Fig. 1.

Differential characteristics of untreated LX-2 cells versus those treated with MDI. Light microscopy images from A) LX-2 cells treated with MDI for 72 h and LX-2 cells grown under normal culture conditions (NTC) for 72 h. All imaging was performed at 10X using a light microscope. B) Oil Red O staining of LX-2 cells treated with MDI and cells grown under normal conditions. Yellow arrows depict cells showing representative staining.

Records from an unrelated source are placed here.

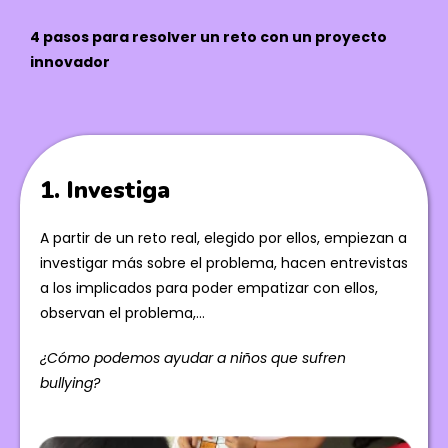
4 pasos para resolver un reto con un proyecto
innovador
1. Investiga
A partir de un reto real, elegido por ellos, empiezan a
investigar más sobre el problema, hacen entrevistas
a los implicados para poder empatizar con ellos,
observan el problema,…
¿Cómo podemos ayudar a niños que sufren
bullying?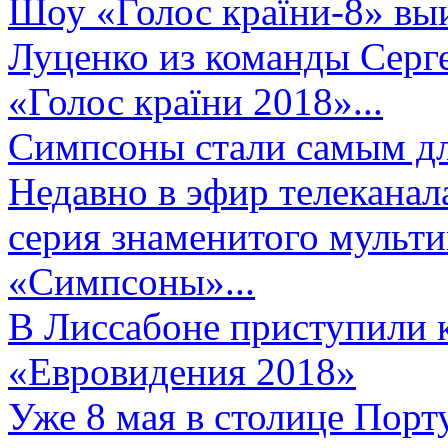
Шоу «Голос країни-8» выи
Луценко из команды Серге
«Голос країни 2018»...
Симпсоны стали самым д
Недавно в эфир телеканал
серия знаменитого мульт
«Симпсоны»...
В Лиссабоне приступили 
«Евровидения 2018»
Уже 8 мая в столице Порт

C) protein levels of alpha smooth muscle actin (ACTA2) in MDI-treated cells and untreated cells (NTC) were detected using western blot analysis. Membranes were incubated with primary antibodies directed against ACTA2 (anti-mouse 1:500 dilution; Invitrogen) or GAPDH (anti-rabbit 1:1000; Cell Signaling Technology), washed in 1X TBS-Tween buffer and then incubated with secondary antibodies conjugated to horseradish peroxidase (1:3000; Cell Signaling Technology) for 1 h at room temperature. Membranes were incubated with Clarity Western ECL Blotting Substrate (Bio-Rad; Hercules, CA) according to the manufacturer's instructions. Protein bands were imaged using the Odyssey FC imaging system (LI-COR Biotechnology; Lincoln NE).